Vital Signs and APU Details
Desktop Llano APUs, like the A6-3650 we'll be featuring here use AMD’s FM1, 40mm x 40mm, lidded packaging as opposed to the FS1, 35mm x 35mm, lidless packaging of the mobile variants.
AMD A6-3650 APU In a Hard Candy Shell
While Llano APUs look very similar to current Phenom II and Athlon II processors from the top, thanks to the similar lid and integrated heat spreader installed on the chips, they use a completely different pin configuration and also a different socket. Desktop Llano APUs have 905 pins on their underside whereas socket AM3 Phenom II and Athlon II processors have 939 pins.

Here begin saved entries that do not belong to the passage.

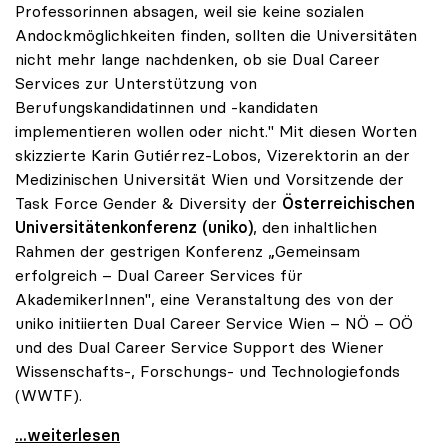
Professorinnen absagen, weil sie keine sozialen
Andockmöglichkeiten finden, sollten die Universitäten
nicht mehr lange nachdenken, ob sie Dual Career
Services zur Unterstützung von
Berufungskandidatinnen und -kandidaten
implementieren wollen oder nicht." Mit diesen Worten
skizzierte Karin Gutiérrez-Lobos, Vizerektorin an der
Medizinischen Universität Wien und Vorsitzende der
Task Force Gender & Diversity der
Österreichischen
Universitätenkonferenz (uniko)
, den inhaltlichen
Rahmen der gestrigen Konferenz „Gemeinsam
erfolgreich – Dual Career Services für
AkademikerInnen", eine Veranstaltung des von der
uniko initiierten Dual Career Service Wien – NÖ – OÖ
und des Dual Career Service Support des Wiener
Wissenschafts-, Forschungs- und Technologiefonds
(WWTF).
uniko forciert Dual Career Service für
...weiterlesen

The AMD A6-3650 APU has a default CPU clock speed of 2.6GHz (26 x 100MHz). It has four x86 cores each with 128 KB L1 Cache (64KB Instruction, 64KB Data) and 1MB of L2 per core—no L3 cache is present. Current Phenom II processors have similar L1 configurations, but only half the L2, plus a large 6MB L3. The larger L2 should help mitigate the loss of the L3, along with some other improvements to the cores. The 32mn “Stars” derived cores in Llano have improved schedulers and branch predictions units, along with some other low-level tweaks that result in an approximate 6% improvement in IPC performance over current-gen Phenom II processors.
There’s not much to see with regard to the integrated Radeon HD 6530D GPU core in the GPU-Z screenshot that we haven’t already talked about. To reiterate, the GPU core runs at 443MHz and has 320 shader ALUs arranged in 4 SIMDs. The fifth SIMD that’s active in A8-series APUs is disabled on the A6-3650, and other A6-series parts.